### Texto de referencia
___

Recuerda el pasado 11 de abril como uno de los peores días que ha vivido en el corto tiempo que lleva en Tailandia. Esa fecha, tuvo que sufrir desde la lejanía la dura represión que azotó a su ciudad cuando las fuerzas de seguridad utilizaron explosivos similares a los que se utilizan en conflictos bélicos y dispararon con armas de grueso calibre contra los manifestantes que salieron a la calle a pedir la liberación de Aung San Suu Kyi y el restablecimiento de la democracia.
“En la tarde -explica- toda la gente empezó a compartir en redes sociales que el Tatmadaw había atacado a los manifestantes en Bago. Vi las fotos y los videos y comprobé que era real. Me preocupé porque mi hermana de 15 años participa en las protestas. Después comencé a desesperarme porque nadie de mi familia me respondía”.
Y es que para disuadir las protestas, el ejército cortó el suministro de internet y de energía eléctrica. Wan Lay asegura que esa fue una de las noches más largas de su vida, intentando desesperadamente y sin éxito comunicarse con su familia.
A la mañana siguiente los titulares de los medios nacionales y extranjeros confirmaban que la brutal represión del ejército había dejado al menos 82 civiles muertos en Bago.
Wan Lay relata: “Cuando hablé con mi hermana sentí alivio; ella participó en esas protestas y vio de cerca la violencia. Al menos cuatro personas, que yo identificaba de nombre o de cara, murieron esa tarde a manos de las fuerzas de seguridad. No sé qué futuro le espera a mi hermana que no puede ni ir a la escuela actualmente”.
Desde entonces la violencia castrense en contra de los manifestantes y de la sociedad civil no ha cesado en Birmania. La Asociación para la Asistencia de Presos Políticos asegura que desde febrero a la fecha (finales de marzo) han sido asesinadas por los militares al menos 738 personas. El número de manifestantes detenidos asciende a más de tres mil, y entre ellos se encuentran políticos, periodistas, estrellas de la televisión, influencers, modelos y activistas.
Actualmente escapar de Birmania es casi imposible y muy peligroso. El ejército birmano intensificó la seguridad a lo largo de toda su frontera y el primer ministro de Tailandia, Prayut Chan-o-cha (otro general golpista que se hizo del poder en una asonada militar en 2014) ordenó también aumentar la vigilancia. Prayut asegura que los birmanos no tienen motivo alguno para escapar de su país, y al igual que China, no ha condenado el golpe de Estado birmano.

___

### Información
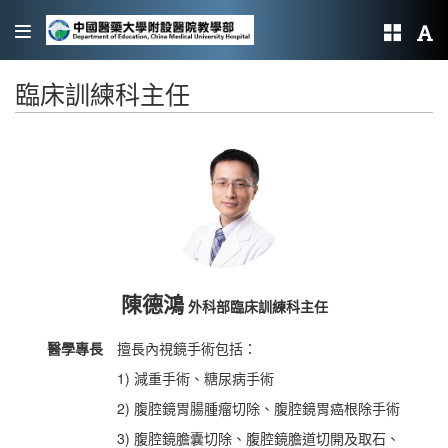
臨床訓練科主任
陳德鴻
外科部臨床訓練科主任
醫學專長
擅長內視鏡手術包括：
1) 減重手術、糖尿病手術
2) 腹腔鏡胃腸腫瘤切除、腹腔鏡胃癌根除手術
3) 腹腔鏡膽囊切除、腹腔鏡膽道切開及取石、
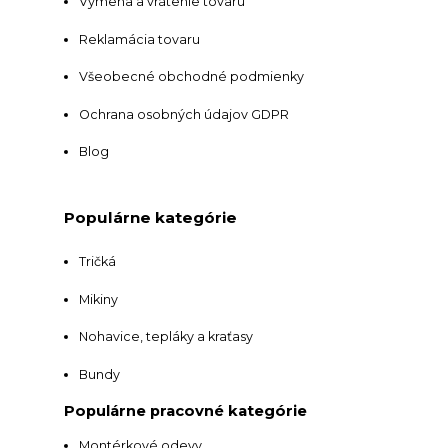
Výmena a vrátenie tovaru
Reklamácia tovaru
Všeobecné obchodné podmienky
Ochrana osobných údajov GDPR
Blog
Populárne kategórie
Tričká
Mikiny
Nohavice, tepláky a kraťasy
Bundy
Populárne pracovné kategórie
Montérkové odevy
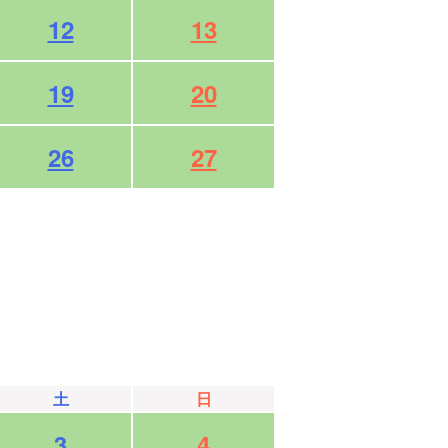
12
13
19
20
26
27
土
日
3
4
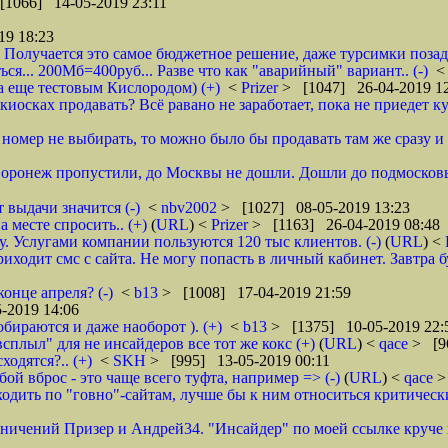
[1066] 14-05-2019 23:11
19 18:23
 Получается это самое бюджетное решение, даже турсимки позади.
ся... 200Мб=400руб... Разве что как "аварийный" вариант.. (-)
а еще тестовым Кислородом) (+)
<
Prizer
> [1047] 26-04-2019 1
иосках продавать? Всё равано не заработает, пока не приедет ку
и номер не выбирать, то можно было бы продавать там же сразу и б
 Воронеж пропустили, до Москвы не дошли. Дошли до подмосковь
 выдачи значится (-)
<
nbv2002
> [1027] 08-05-2019 13:23
 месте спросить.. (+)
(
URL
) <
Prizer
> [1163] 26-04-2019 08:48
 Услугами компании пользуются 120 тыс клиентов. (-)
(
URL
) <
ходит смс с сайта. Не могу попасть в личный кабинет. Завтра б
онце апреля? (-)
<
b13
> [1008] 17-04-2019 21:59
-2019 14:06
обираются и даже наоборот ). (+)
<
b13
> [1375] 10-05-2019 22:
всплыл" для не инсайдеров все тот же кокс (+)
(
URL
) <
qace
> [9
ходятся?.. (+)
<
SKH
> [995] 13-05-2019 00:11
ой вброс - это чаще всего туфта, например => (-)
(
URL
) <
qace
>
дить по "говно"-сайтам, лучше бы к ним относиться критически и
аничений Призер и Андрей34. "Инсайдер" по моей ссылке круче их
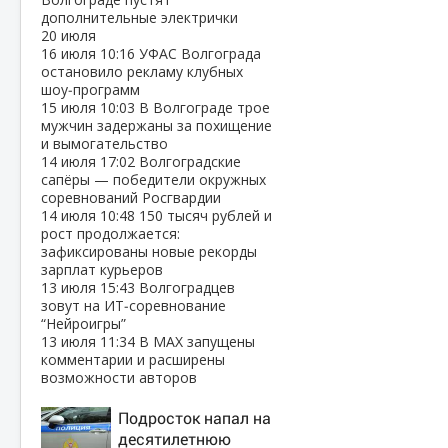
дополнительные электрички
20 июля
16 июля
10:16
УФАС Волгограда
остановило рекламу клубных
шоу‑программ
15 июля
10:03
В Волгограде трое
мужчин задержаны за похищение
и вымогательство
14 июля
17:02
Волгоградские
сапёры — победители окружных
соревнований Росгвардии
14 июля
10:48
150 тысяч рублей и
рост продолжается:
зафиксированы новые рекорды
зарплат курьеров
13 июля
15:43
Волгоградцев
зовут на ИТ‑соревнование
“Нейроигры”
13 июля
11:34
В МАХ запущены
комментарии и расширены
возможности авторов
Подросток напал на
десятилетнюю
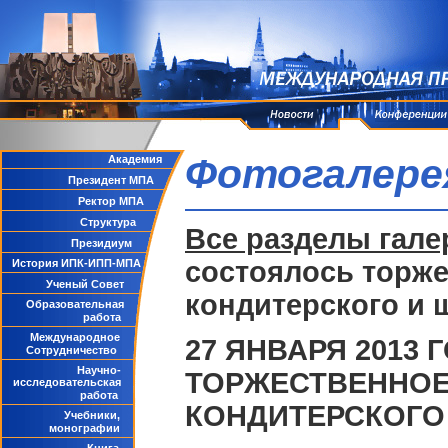
Фотогалере
Академия
Президент МПА
Ректор МПА
Структура
Все разделы гале
Президиум
состоялось торж
История ИПК-ИПП-МПА
Ученый Совет
кондитерского и 
Образовательная
работа
Международное
27 ЯНВАРЯ 2013 
Сотрудничество
Научно-
ТОРЖЕСТВЕННОЕ
исследовательская
работа
КОНДИТЕРСКОГО
Учебники,
монографии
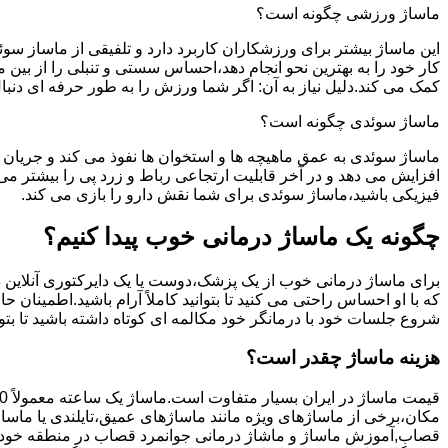
ماساژ ورزشی چگونه است؟
این ماساژ بیشتر برای ورزشکاران کاربرد دارد و تلفیقی از ماساز س
کار خود را به بهترین نحو انجام دهد،احساس سستی و تنبلی را از بی
کمک می کند.دلیل نیاز به آن: اگر شما ورزش را به طور حرفه ای دن
ماساژ سوئدی چگونه است؟
ماساژ سوئدی به عمق ماهیچه ها و استخوان ها نفوذ می کند و جریان 
افزایش می دهد و در آخر قابلیت ارتجاعی رباط و زرد پی را بیشتر 
فیزیکی باشید،ماساژ سوئدی برای شما نقش دارو را بازی می کند.
چگونه یک ماساژ درمانی خوب پیدا کنیم؟
برای ماساژ درمانی خوب از یک پزشک،دوست یا یک دایرکتوری آنلاین در
که با او احساس راحتی می کنید تا بتوانید کاملاً آرام باشید.اطمینا
شروع جلسات خود با درمانگر خود مکالمه ای کوتاه داشته باشید تا بتوا
هزینه ماساژ چقدر است؟
قیمت ماساژ در ایران بسیار متفاوت است.ماساژ یک ساعته معمولاً 150 تا 400 هزار تومان است.
مکان،برخی از ماساژهای ویژه مانند ماساژهای عمیق،تایلندی یا ماساژ
قصاب,آموزش ماساژ و ماشاژ درمانی جوانمرد قصاب در منطقه خود بازدی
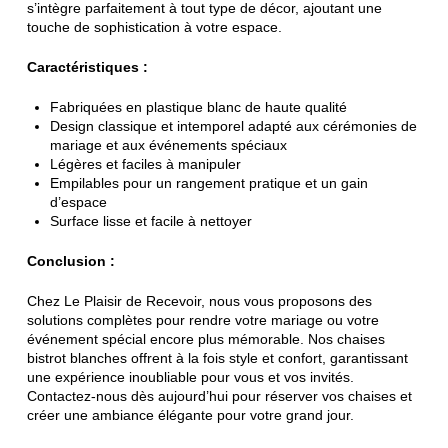
s’intègre parfaitement à tout type de décor, ajoutant une
touche de sophistication à votre espace.
Caractéristiques :
Fabriquées en plastique blanc de haute qualité
Design classique et intemporel adapté aux cérémonies de
mariage et aux événements spéciaux
Légères et faciles à manipuler
Empilables pour un rangement pratique et un gain
d’espace
Surface lisse et facile à nettoyer
Conclusion :
Chez Le Plaisir de Recevoir, nous vous proposons des
solutions complètes pour rendre votre mariage ou votre
événement spécial encore plus mémorable. Nos chaises
bistrot blanches offrent à la fois style et confort, garantissant
une expérience inoubliable pour vous et vos invités.
Contactez-nous dès aujourd’hui pour réserver vos chaises et
créer une ambiance élégante pour votre grand jour.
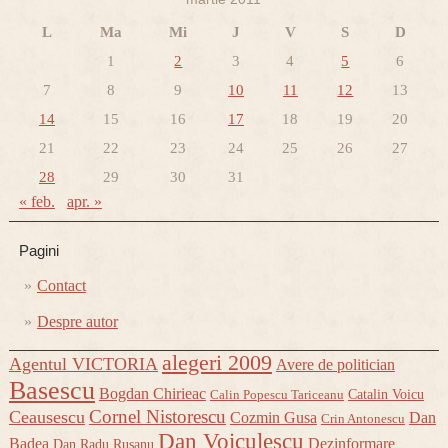
L
Ma
Mi
J
V
S
D
1
2
3
4
5
6
7
8
9
10
11
12
13
14
15
16
17
18
19
20
21
22
23
24
25
26
27
28
29
30
31
« feb.
apr. »
Pagini
Contact
Despre autor
alegeri 2009
Agentul VICTORIA
Avere de politician
Basescu
Bogdan Chirieac
Catalin Voicu
Calin Popescu Tariceanu
Cornel Nistorescu
Ceausescu
Cozmin Gusa
Dan
Crin Antonescu
Dan Voiculescu
Badea
Dezinformare
Dan Radu Rusanu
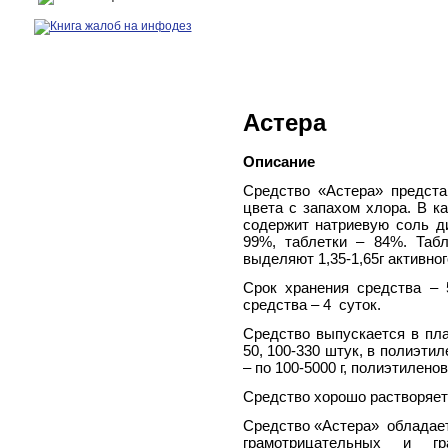
Астера
Описание
Средство «Астера» предста
цвета с запахом хлора. В к
содержит натриевую соль д
99%, таблетки – 84%. Табл
выделяют 1,35-1,65г активног
Срок хранения средства – 
средства – 4 суток.
Средство выпускается в пла
50, 100-330 штук, в полиэтил
– по 100-5000 г, полиэтиленов
Средство хорошо растворяет
Средство «Астера» обладает
грамотрицательных и гр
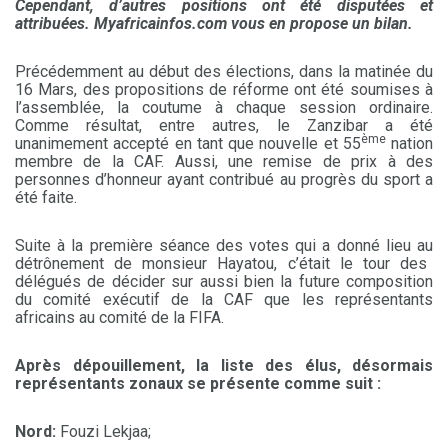
Cependant, d’autres positions ont été disputées et
attribuées. Myafricainfos.com vous en propose un bilan.
Précédemment au début des élections, dans la matinée du
16 Mars, des propositions de réforme ont été soumises à
l’assemblée, la coutume à chaque session ordinaire.
Comme résultat, entre autres, le Zanzibar a été
ème
unanimement accepté en tant que nouvelle et 55
nation
membre de la CAF. Aussi, une remise de prix à des
personnes d’honneur ayant contribué au progrès du sport a
été faite.
Suite à la première séance des votes qui a donn
é lieu au
détrônement de monsieur Hayatou, c’était le tour des
délégués de décider sur aussi bien la future composition
du comité exécutif de la CAF que les représentants
africains au comité de la FIFA.
Après dépouillement, la liste des élus, désormais
représentants zonaux se présente comme suit :
Nord:
Fouzi Lekjaa;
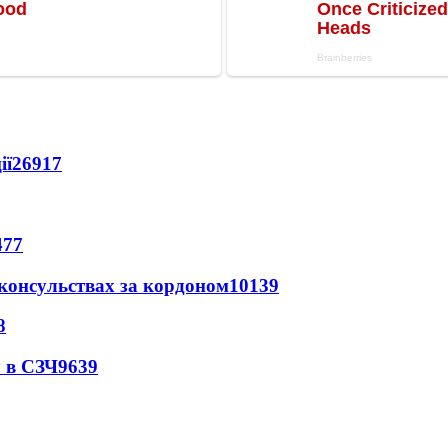
ії
26917
477
 консульствах за кордоном
10139
8
 в СЗЧ
9639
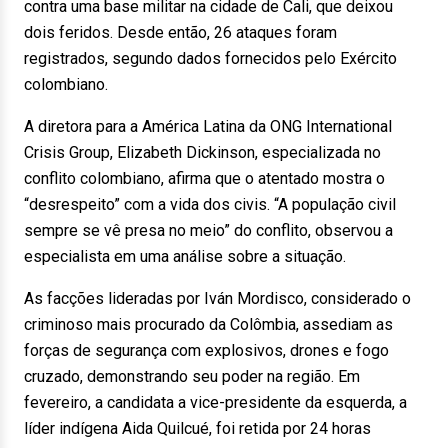
contra uma base militar na cidade de Cali, que deixou
dois feridos. Desde então, 26 ataques foram
registrados, segundo dados fornecidos pelo Exército
colombiano.
A diretora para a América Latina da ONG International
Crisis Group, Elizabeth Dickinson, especializada no
conflito colombiano, afirma que o atentado mostra o
“desrespeito” com a vida dos civis. “A população civil
sempre se vê presa no meio” do conflito, observou a
especialista em uma análise sobre a situação.
As facções lideradas por Iván Mordisco, considerado o
criminoso mais procurado da Colômbia, assediam as
forças de segurança com explosivos, drones e fogo
cruzado, demonstrando seu poder na região. Em
fevereiro, a candidata a vice-presidente da esquerda, a
líder indígena Aida Quilcué, foi retida por 24 horas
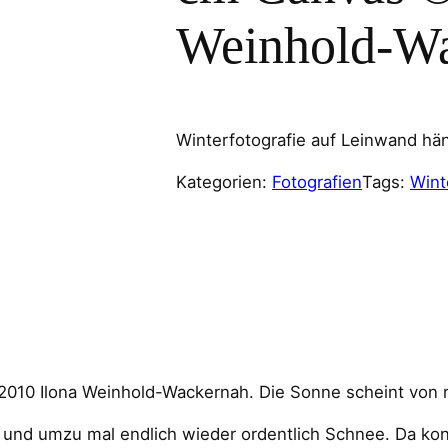
Weinhold-W
Winterfotografie auf Leinwand hä
Kategorien:
Fotografien
Tags:
Wint
2010 Ilona Weinhold-Wackernah. Die Sonne scheint von 
 und umzu mal endlich wieder ordentlich Schnee. Da ko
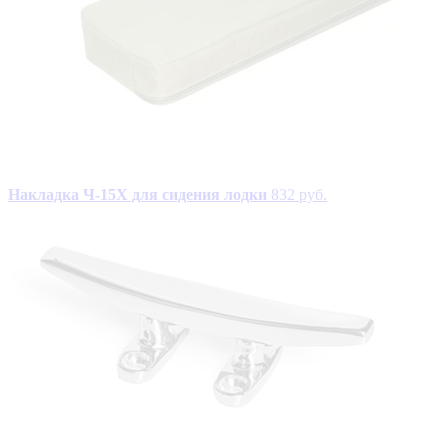
Накладка Ч-15Х для сидения лодки
832 руб.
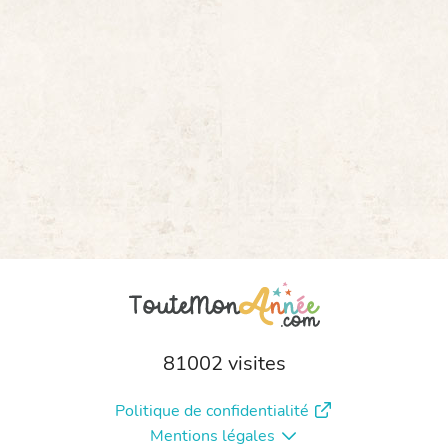
81002 visites
Politique de confidentialité
Mentions légales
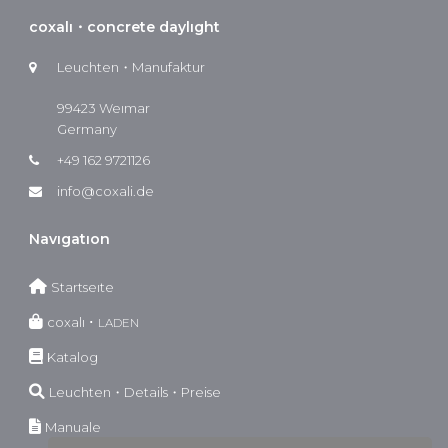
coxalı・concrete daylıght
Leuchten・Manufaktur
99423 Weımar
Germany
+49 162 9721126
info@coxali.de
Navıgatıon
Startseıte
coxalı ･
LADEN
Katalog
Leuchten・Details・Preise
Manuale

___

### Ejercicios
1. Enumera los grupos de personas que, según el texto sobre la represión en Birmania, se encuentran entre los manifestantes detenidos.
2. Prosigue el texto sobre la represión en Birmania a partir de su última oración.

### Respuestas
1. Políticos, periodistas, estrellas de la televisión, influencers, modelos y activistas.

2.
Las esperanzas democráticas parecen acabarse. Apenas el 13 de abril pasado la ONU advirtió que el conflicto en Birmania -con una violencia creciente y enfrentamientos a los que se han sumado las guerrillas étnicas más importantes del país- puede convertirse en uno tan difícil de resolver como el de Siria.
Pese a un panorama así de oscuro, Wan Lay desea volver a su país. Guarda la esperanza de que la comunidad internacional voltee a ver lo que sucede en Birmania y ayude a restablecer la democracia.
“Volveré -dice- cuando todo esté bien. La situación en este momento es peligrosa. Pero quiero volver. Aunque aquí estoy bien, Tailandia no me gusta del todo”.
-¿Extrañas tu país?
-No siempre. Digamos que “cincuenta, cincuenta”. A veces pienso en mi casa y me pongo sentimental. No he llorado, pero sí estoy enojado.
-¿Crees que Aung San Suu Kyi llegará al poder?
-Antes tenemos que luchar.
DETRÁS DE LA HISTORIA
Conocí a Phyoe Wan Lay en una de las protestas en las que cientos de personas rechazaron el golpe de Estado en Birmania frente a la Embajada de este país en Bangkok. En cuanto me vio con la cámara documentando la manifestación se acercó a hablarme con su inglés limitado para explicarme las injusticias que estaban ocurriendo en su país. Comencé a hacerle preguntas y no dudó en contarme su historia. Le pedí su teléfono y desde ese día no deja de compartirme fotos, videos y noticias de las barbaridades que la junta militar birmana está cometiendo en contra de los habitantes de su país.